Copy out every entry that follows, without a single picture.
***** INPUT
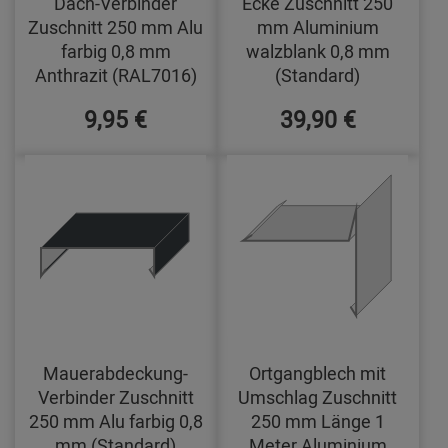
Dach-Verbinder
Ecke Zuschnitt 250
Zuschnitt 250 mm Alu
mm Aluminium
farbig 0,8 mm
walzblank 0,8 mm
Anthrazit (RAL7016)
(Standard)
9,95 €
39,90 €
Mauerabdeckung-
Ortgangblech mit
Verbinder Zuschnitt
Umschlag Zuschnitt
250 mm Alu farbig 0,8
250 mm Länge 1
mm (Standard)
Meter Aluminium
**********
REPLY -
Dach-Verbinder
Ecke Zuschnitt 250
Zuschnitt 250 mm Alu
mm Aluminium
farbig 0,8 mm
walzblank 0,8 mm
Anthrazit (RAL7016)
(Standard)
9,95 €
39,90 €
Mauerabdeckung-
Ortgangblech mit
Verbinder Zuschnitt
Umschlag Zuschnitt
250 mm Alu farbig 0,8
250 mm Länge 1
mm (Standard)
Meter Aluminium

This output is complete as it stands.